Why Was the Bill of Rights Added to the Constitution?

The Constitution was created with the government in mind. The idea was to create a system of checks and balances so that no one government entity had too much power. Instead, any single branch of government may be “checked” by another. For the most part, the people would determine who might be a part of each branch, though the definition of “the people” changed over time. The result was a document that outlined the roles and functions of government but placed no limits on what it could not do.

Stamp Act

Americans never really got over the Stamp Act. The British government created this act, sparking a debate destined to change the face of American society. The Stamp Act was Britain’s way of trying to recover some of its lost funds. It forced Americans to place a tax stamp on all legal documents. To make matters worse, soldiers enforced the act by bursting into colonists’ homes to check said papers, whether they had a reason to or not. Thus began the rallying cry of “No taxation without representation.” Colonists felt that they were being asked to pay taxes to an entity, but had no recourse or representation in parliament.

Other affronts to their personal lives involved a lack of a trial by jury, or local representation, for which they argued they would gladly pay taxes. Colonial resentment built and ultimately led to the Revolutionary War. Through the Constitution, our founders sought to prevent similar issues from happening ever again.


Originally, American operated under the Articles of Confederation. These articles put the power in Congress but also prevented it from raising funds of its own. Another issue was that to move forward on anything, votes had to be unanimous. The Constitutional Convention was created and met in 1787 and the Constitution was born. A little over 70% of the delegates involved originally signed it, with many of those refusing on the basis that there was no Bill of Rights.

Unalienable Rights

In 1789, James Madison proposed 12 amendments, 10 of which were passed and are now known as the Bill of Rights. The premise was that human beings have “natural rights” or “unalienable rights” simply by being human beings. Among those presented were the very ones violated during the Stamp Act fiasco, such as illegal search and seizure and the right to a fair and speedy trial by a jury of peers.

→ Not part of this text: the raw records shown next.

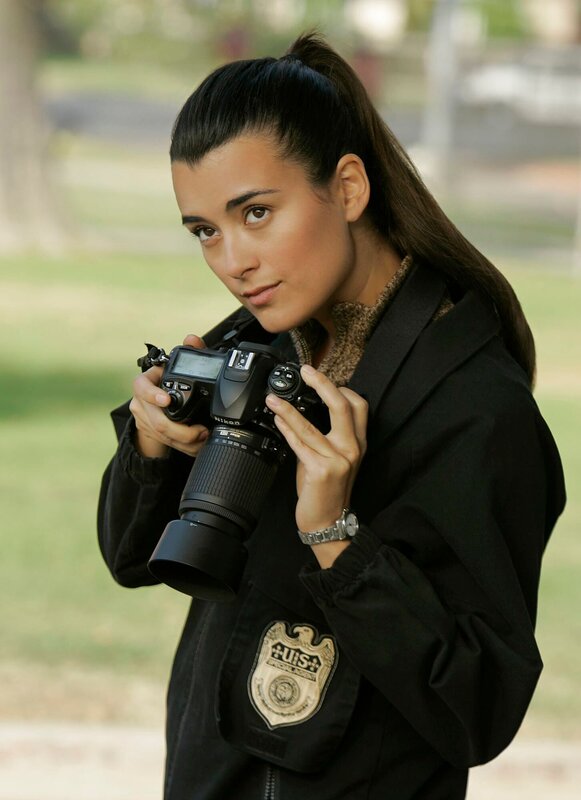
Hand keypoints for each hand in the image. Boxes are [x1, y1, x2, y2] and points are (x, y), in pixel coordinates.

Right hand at [129, 334, 209, 457]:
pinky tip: (197, 446)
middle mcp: (141, 402)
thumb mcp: (178, 368)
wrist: (155, 404)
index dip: (152, 394)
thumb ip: (189, 353)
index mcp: (145, 382)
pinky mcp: (150, 433)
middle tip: (201, 430)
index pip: (141, 387)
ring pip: (163, 435)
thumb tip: (192, 339)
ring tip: (204, 438)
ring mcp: (144, 419)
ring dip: (186, 441)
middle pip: (156, 420)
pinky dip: (185, 447)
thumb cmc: (167, 382)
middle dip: (181, 430)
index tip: (167, 400)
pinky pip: (167, 443)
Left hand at [265, 364, 367, 539]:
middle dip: (323, 383)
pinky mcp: (321, 470)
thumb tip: (299, 413)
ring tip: (273, 399)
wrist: (327, 523)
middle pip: (343, 406)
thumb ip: (322, 437)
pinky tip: (277, 419)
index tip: (321, 378)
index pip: (359, 406)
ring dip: (288, 408)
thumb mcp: (332, 460)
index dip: (342, 387)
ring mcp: (338, 460)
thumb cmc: (326, 491)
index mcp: (358, 443)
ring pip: (311, 425)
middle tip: (307, 371)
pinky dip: (286, 428)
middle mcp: (352, 449)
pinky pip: (299, 443)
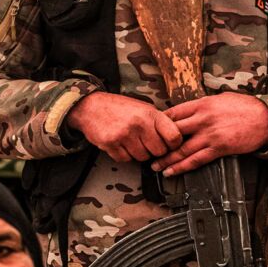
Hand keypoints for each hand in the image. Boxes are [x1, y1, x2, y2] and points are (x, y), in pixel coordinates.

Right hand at [64, 92, 182, 163]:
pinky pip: (126, 159)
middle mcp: (139, 124)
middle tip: (147, 143)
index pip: (174, 137)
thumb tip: (176, 139)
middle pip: (159, 151)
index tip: (168, 144)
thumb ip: (158, 122)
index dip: (173, 144)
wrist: (91, 107)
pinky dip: (124, 155)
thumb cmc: (120, 108)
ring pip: (142, 158)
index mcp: (150, 114)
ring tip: (132, 141)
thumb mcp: (144, 108)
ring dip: (139, 153)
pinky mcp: (111, 144)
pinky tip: (121, 144)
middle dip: (154, 150)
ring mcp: (124, 135)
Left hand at [150, 94, 267, 176]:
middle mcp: (202, 119)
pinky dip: (182, 167)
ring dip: (166, 159)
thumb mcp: (220, 98)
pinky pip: (196, 160)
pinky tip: (172, 171)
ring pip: (181, 149)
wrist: (265, 118)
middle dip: (158, 142)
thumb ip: (203, 105)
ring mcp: (210, 135)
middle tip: (147, 150)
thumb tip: (190, 111)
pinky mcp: (218, 148)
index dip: (159, 123)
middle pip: (173, 132)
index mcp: (202, 104)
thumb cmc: (245, 107)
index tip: (151, 130)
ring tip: (155, 166)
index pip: (173, 113)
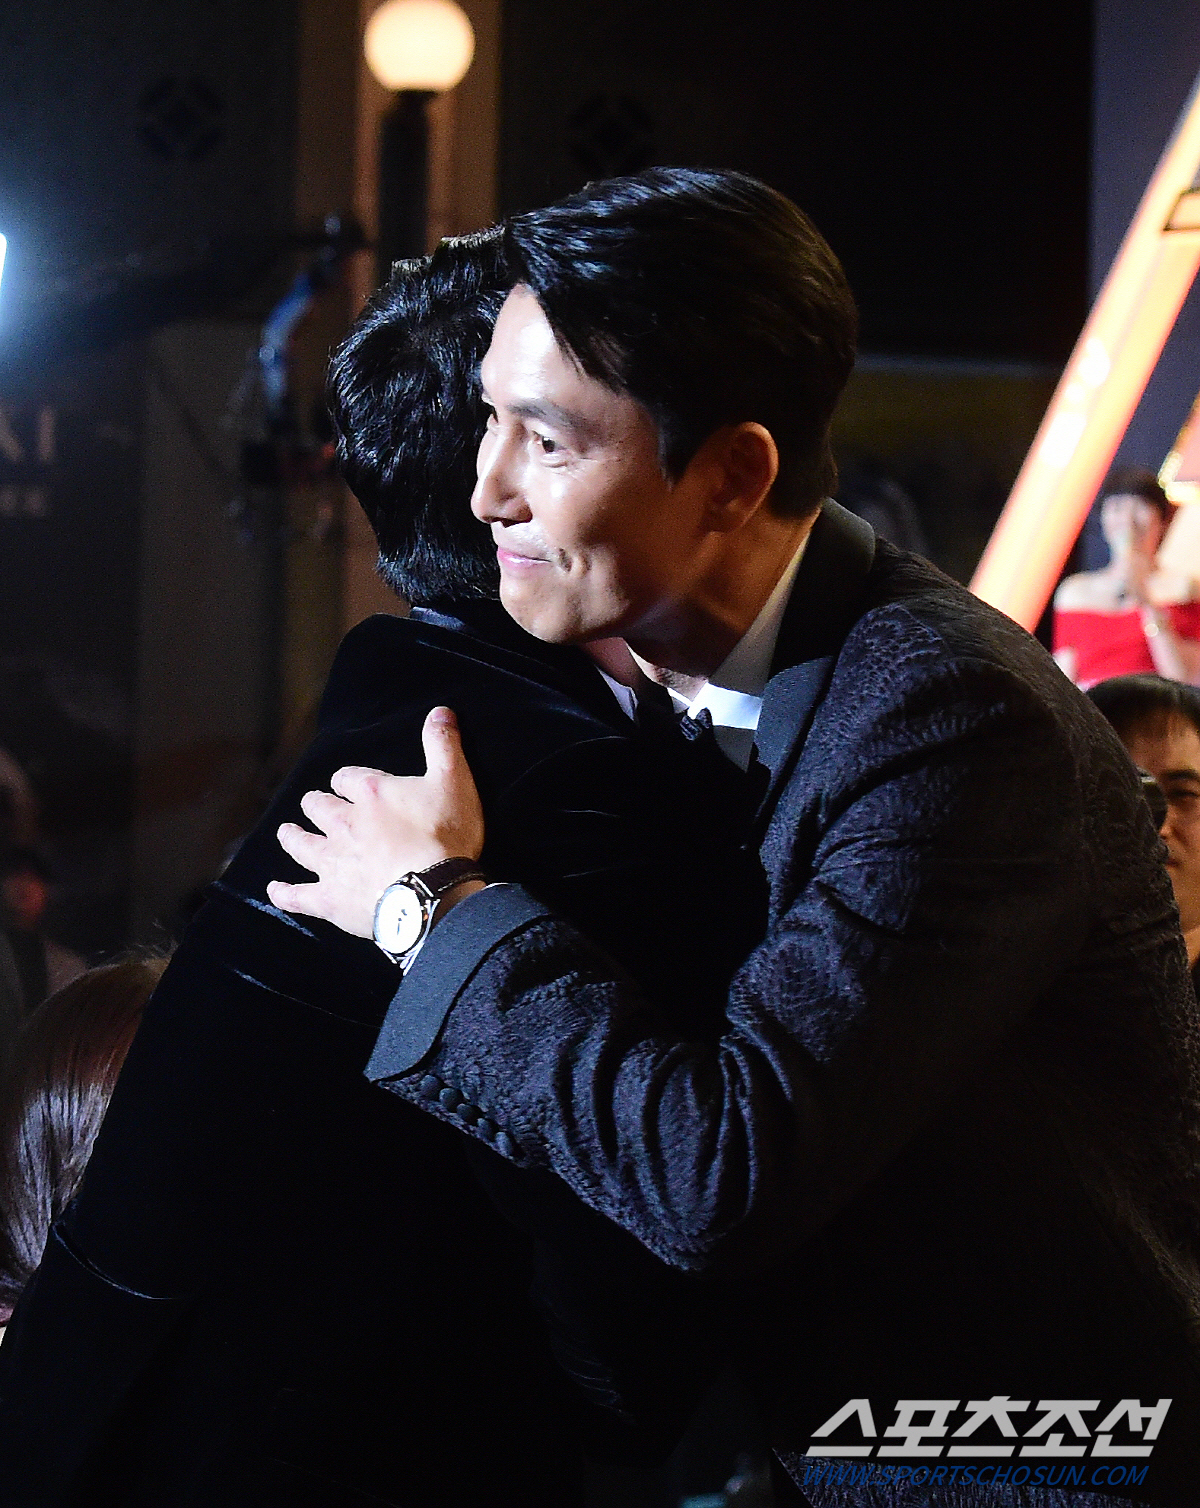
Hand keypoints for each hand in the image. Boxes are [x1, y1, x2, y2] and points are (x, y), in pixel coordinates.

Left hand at [267, 707, 484, 937]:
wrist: (432, 894)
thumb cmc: (444, 837)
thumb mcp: (453, 782)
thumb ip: (443, 745)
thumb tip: (440, 711)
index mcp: (370, 794)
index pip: (347, 778)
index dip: (347, 781)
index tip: (348, 784)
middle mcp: (343, 824)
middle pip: (319, 808)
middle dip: (315, 805)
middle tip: (312, 805)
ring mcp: (332, 863)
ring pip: (302, 845)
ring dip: (293, 838)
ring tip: (286, 833)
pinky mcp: (329, 900)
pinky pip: (297, 896)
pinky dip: (284, 893)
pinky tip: (274, 890)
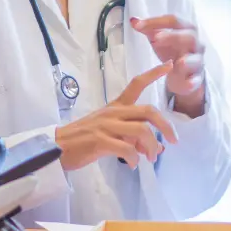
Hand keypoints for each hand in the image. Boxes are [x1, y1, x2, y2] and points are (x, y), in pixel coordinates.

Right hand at [55, 62, 179, 169]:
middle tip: (174, 140)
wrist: (56, 147)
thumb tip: (158, 148)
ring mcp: (107, 126)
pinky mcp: (100, 141)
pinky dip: (134, 159)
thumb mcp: (110, 133)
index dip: (154, 74)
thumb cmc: (84, 139)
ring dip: (152, 147)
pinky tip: (133, 165)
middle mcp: (113, 112)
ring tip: (151, 158)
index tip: (169, 65)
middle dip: (166, 126)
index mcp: (116, 106)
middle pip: (148, 111)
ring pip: (141, 131)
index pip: (136, 84)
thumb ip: (134, 137)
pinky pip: (127, 149)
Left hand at [131, 15, 205, 116]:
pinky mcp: (196, 79)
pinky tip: (186, 83)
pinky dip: (192, 82)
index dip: (156, 21)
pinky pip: (196, 80)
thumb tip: (133, 20)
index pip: (174, 20)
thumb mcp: (158, 38)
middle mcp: (195, 44)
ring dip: (187, 61)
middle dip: (173, 37)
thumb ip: (148, 29)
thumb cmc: (171, 50)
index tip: (137, 25)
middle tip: (156, 38)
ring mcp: (197, 62)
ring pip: (196, 59)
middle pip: (189, 37)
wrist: (183, 72)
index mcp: (186, 29)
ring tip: (176, 63)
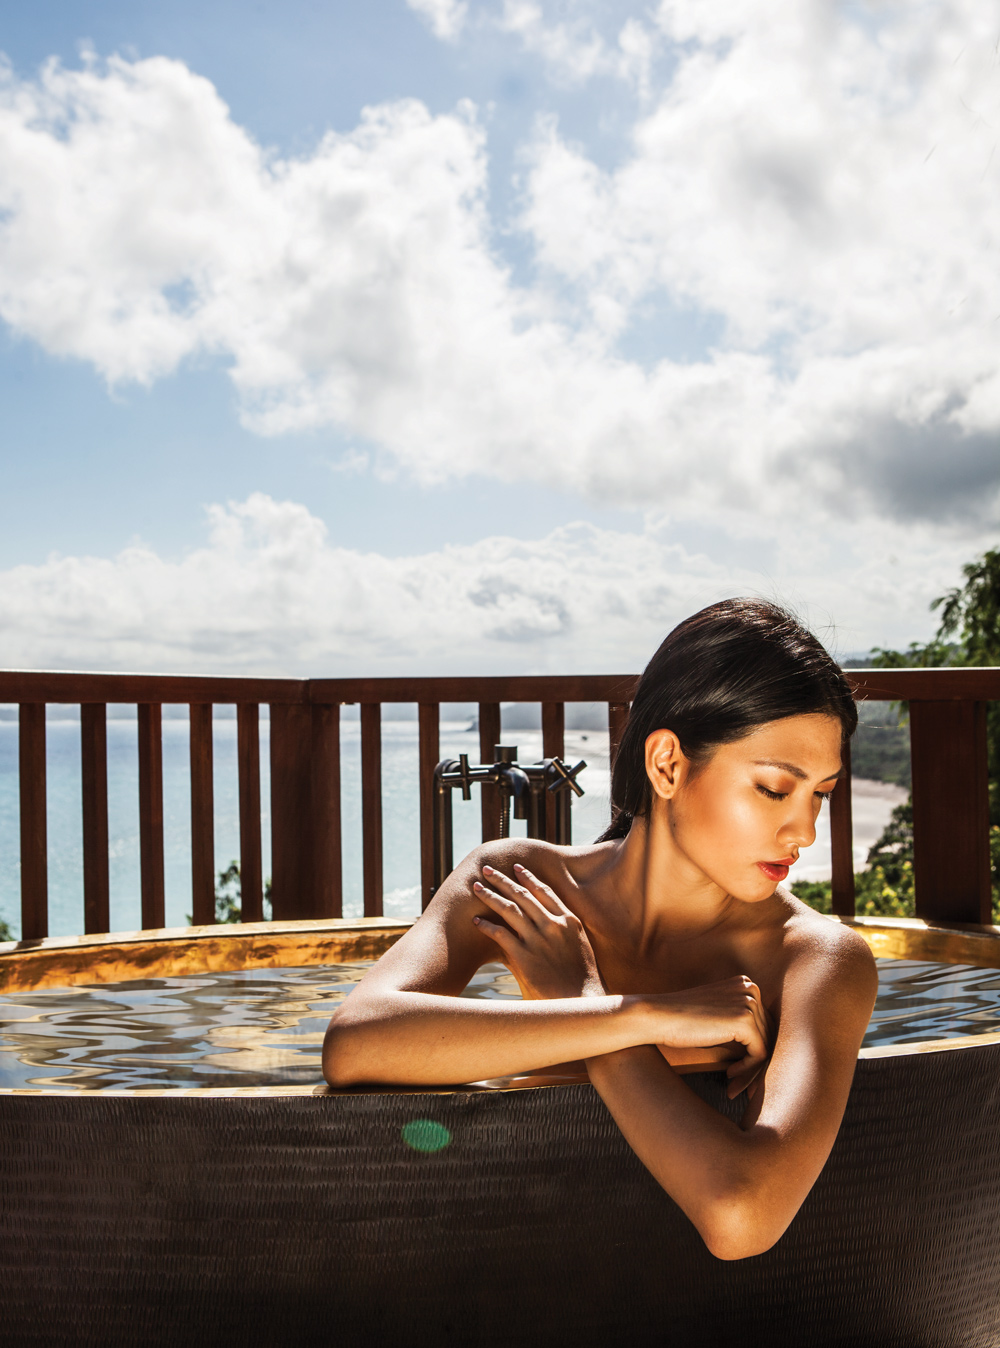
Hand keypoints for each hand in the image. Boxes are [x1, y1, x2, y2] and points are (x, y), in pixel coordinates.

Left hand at [472, 864, 604, 999]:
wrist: (582, 1004)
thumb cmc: (581, 981)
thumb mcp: (579, 948)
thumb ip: (562, 933)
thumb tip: (541, 924)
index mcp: (568, 920)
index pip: (544, 891)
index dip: (528, 877)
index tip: (516, 868)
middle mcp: (553, 925)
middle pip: (523, 895)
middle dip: (502, 880)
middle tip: (487, 869)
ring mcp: (538, 940)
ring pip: (509, 909)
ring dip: (490, 896)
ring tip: (476, 887)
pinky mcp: (524, 957)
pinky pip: (500, 934)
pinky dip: (486, 926)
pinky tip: (476, 921)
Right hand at [656, 976, 772, 1098]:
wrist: (658, 1016)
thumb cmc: (682, 1020)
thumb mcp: (717, 1012)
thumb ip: (739, 1018)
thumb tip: (764, 1044)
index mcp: (746, 984)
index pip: (764, 1022)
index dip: (756, 1049)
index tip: (743, 1070)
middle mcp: (751, 989)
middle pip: (768, 1034)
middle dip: (756, 1063)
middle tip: (742, 1085)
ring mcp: (749, 1003)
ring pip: (765, 1047)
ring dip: (751, 1071)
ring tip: (734, 1087)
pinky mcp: (745, 1021)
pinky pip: (759, 1054)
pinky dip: (747, 1070)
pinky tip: (730, 1077)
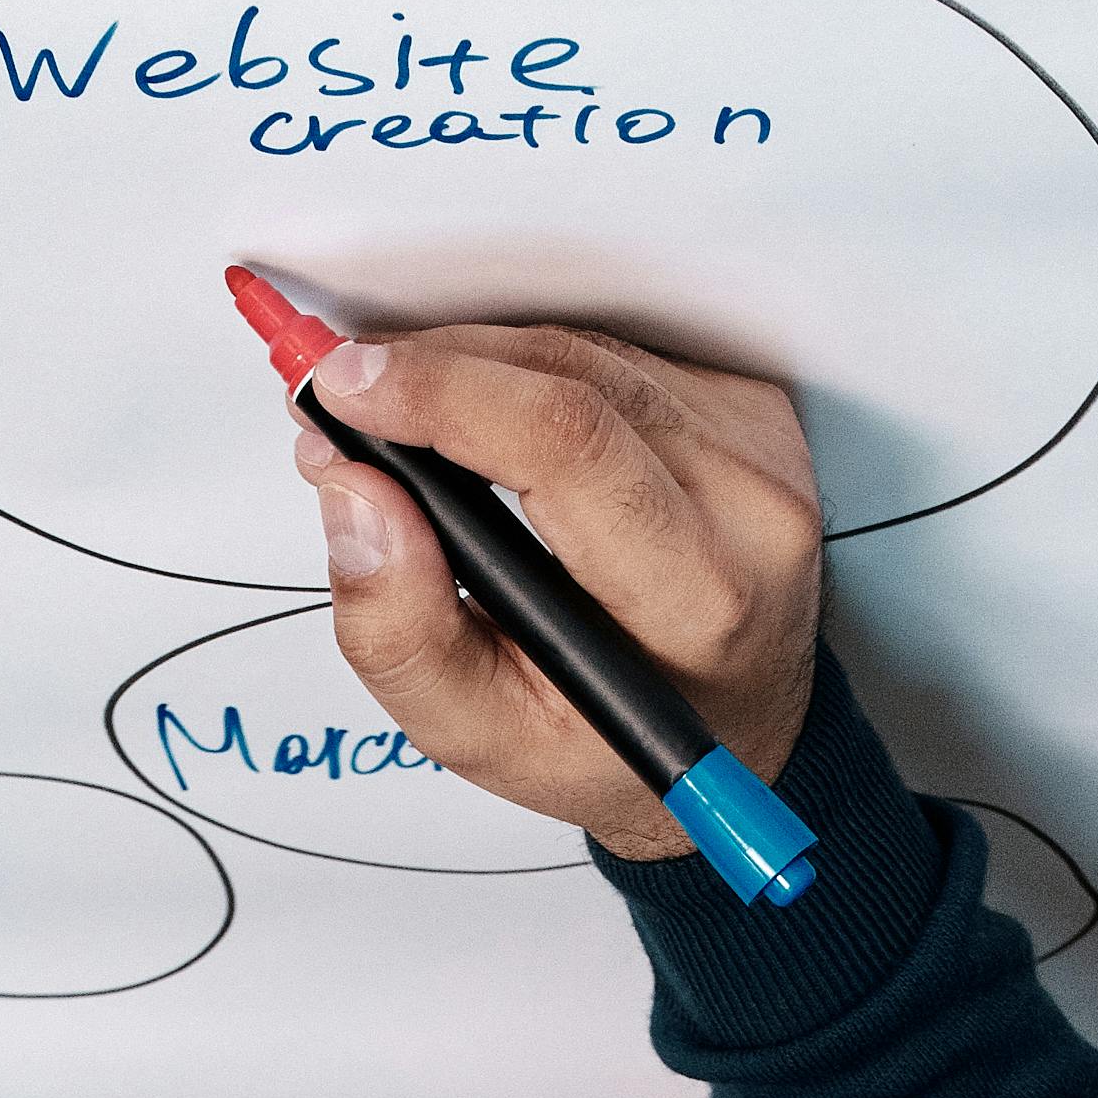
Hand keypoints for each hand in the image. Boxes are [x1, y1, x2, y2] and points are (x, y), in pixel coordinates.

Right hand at [294, 323, 821, 859]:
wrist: (721, 733)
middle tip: (336, 396)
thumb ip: (402, 633)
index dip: (444, 397)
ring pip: (585, 353)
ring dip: (471, 365)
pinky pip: (615, 355)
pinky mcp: (753, 412)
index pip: (569, 447)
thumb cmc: (607, 744)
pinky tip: (481, 413)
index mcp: (698, 600)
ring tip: (392, 411)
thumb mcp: (483, 734)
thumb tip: (354, 497)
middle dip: (432, 371)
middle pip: (571, 378)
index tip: (342, 387)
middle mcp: (750, 510)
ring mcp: (762, 450)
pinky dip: (528, 371)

The Bill of Rights safeguarded personal liberties and reserved rights to the people or to states which were not specifically named to the federal government by the Constitution. Additionally, the 10th Amendment specifically reserved states’ rights, allowing states more autonomy in setting laws and managing affairs independently so long as they abided by the Constitution.

Since the adoption of the Bill of Rights, 17 more amendments have been added to the Constitution. The Bill of Rights, known as the “law of the land,” is considered a foundational human rights document in history.